How to complete this task
Find the lines below in which the string "textbf" occurs. Copy each one.

Supplied records
__________________________________________________
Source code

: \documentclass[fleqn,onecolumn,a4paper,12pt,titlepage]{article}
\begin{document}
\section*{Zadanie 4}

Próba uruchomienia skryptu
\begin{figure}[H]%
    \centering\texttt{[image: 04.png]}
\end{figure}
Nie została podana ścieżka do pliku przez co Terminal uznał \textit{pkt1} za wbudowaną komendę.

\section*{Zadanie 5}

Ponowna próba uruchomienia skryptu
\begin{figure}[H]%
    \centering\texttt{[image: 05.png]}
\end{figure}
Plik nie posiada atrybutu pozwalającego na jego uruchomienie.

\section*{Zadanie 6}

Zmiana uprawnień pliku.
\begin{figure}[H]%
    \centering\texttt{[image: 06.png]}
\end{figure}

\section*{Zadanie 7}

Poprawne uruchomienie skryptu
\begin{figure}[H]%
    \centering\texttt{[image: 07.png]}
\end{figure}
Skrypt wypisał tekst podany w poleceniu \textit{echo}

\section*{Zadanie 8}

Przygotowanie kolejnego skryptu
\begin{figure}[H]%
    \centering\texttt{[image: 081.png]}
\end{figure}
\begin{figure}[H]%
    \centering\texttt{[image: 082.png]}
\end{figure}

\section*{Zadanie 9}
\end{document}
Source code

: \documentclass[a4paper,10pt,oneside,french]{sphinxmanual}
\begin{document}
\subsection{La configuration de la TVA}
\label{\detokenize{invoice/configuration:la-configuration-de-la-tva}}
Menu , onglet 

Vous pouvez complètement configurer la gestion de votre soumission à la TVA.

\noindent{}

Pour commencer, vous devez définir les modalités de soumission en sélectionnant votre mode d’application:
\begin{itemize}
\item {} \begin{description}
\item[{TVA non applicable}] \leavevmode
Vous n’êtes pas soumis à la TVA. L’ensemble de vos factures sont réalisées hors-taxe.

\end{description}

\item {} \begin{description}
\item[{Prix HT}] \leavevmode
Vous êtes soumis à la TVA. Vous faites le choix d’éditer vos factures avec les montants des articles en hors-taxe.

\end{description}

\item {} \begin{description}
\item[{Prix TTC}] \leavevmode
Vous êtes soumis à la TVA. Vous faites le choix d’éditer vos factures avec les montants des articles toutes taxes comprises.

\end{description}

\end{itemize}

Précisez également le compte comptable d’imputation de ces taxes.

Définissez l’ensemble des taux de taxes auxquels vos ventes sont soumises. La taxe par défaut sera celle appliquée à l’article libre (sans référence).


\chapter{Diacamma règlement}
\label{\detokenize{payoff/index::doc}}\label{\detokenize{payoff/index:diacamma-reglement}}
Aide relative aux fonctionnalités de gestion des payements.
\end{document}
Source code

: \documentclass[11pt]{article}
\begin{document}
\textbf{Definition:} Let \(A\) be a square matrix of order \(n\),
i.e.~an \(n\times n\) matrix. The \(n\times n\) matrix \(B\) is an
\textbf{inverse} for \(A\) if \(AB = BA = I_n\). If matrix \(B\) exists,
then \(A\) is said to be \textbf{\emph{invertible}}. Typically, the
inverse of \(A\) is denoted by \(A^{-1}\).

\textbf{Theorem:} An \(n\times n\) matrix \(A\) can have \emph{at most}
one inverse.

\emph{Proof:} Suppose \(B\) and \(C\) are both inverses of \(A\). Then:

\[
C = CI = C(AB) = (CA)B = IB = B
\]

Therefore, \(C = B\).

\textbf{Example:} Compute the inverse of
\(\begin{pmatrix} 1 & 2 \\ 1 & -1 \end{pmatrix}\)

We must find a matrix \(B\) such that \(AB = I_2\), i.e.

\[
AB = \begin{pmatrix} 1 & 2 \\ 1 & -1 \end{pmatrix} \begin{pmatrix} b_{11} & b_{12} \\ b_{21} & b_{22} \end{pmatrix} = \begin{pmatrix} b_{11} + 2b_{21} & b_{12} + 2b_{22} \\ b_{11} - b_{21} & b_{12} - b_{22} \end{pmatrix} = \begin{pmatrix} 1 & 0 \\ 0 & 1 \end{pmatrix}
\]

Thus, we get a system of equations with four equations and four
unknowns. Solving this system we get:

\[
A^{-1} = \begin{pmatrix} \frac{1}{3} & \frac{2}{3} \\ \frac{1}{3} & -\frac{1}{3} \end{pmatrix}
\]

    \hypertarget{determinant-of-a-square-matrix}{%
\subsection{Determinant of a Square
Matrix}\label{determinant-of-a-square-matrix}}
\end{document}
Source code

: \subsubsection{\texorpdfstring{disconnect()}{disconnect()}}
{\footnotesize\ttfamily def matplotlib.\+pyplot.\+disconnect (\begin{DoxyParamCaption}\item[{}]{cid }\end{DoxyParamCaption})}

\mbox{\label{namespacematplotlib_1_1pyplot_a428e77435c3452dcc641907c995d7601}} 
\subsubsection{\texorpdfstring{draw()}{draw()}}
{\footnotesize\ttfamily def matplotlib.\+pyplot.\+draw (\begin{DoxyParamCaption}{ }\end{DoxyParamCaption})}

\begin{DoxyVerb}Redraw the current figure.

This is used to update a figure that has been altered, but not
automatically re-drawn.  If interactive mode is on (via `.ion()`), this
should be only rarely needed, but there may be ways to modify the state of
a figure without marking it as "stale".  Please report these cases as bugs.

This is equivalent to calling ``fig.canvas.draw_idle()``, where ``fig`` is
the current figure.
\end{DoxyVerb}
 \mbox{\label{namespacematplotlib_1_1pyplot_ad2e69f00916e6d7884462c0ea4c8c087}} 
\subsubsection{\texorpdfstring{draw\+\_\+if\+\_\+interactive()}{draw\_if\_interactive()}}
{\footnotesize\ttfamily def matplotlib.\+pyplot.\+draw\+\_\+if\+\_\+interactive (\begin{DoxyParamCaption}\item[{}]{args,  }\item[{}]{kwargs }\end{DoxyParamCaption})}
__________________________________________________
Written response
\textbf{Definition:} Let \(A\) be a square matrix of order \(n\),
\textbf{inverse} for \(A\) if \(AB = BA = I_n\). If matrix \(B\) exists,
then \(A\) is said to be \textbf{\emph{invertible}}. Typically, the
\textbf{Theorem:} An \(n\times n\) matrix \(A\) can have \emph{at most}
\textbf{Example:} Compute the inverse of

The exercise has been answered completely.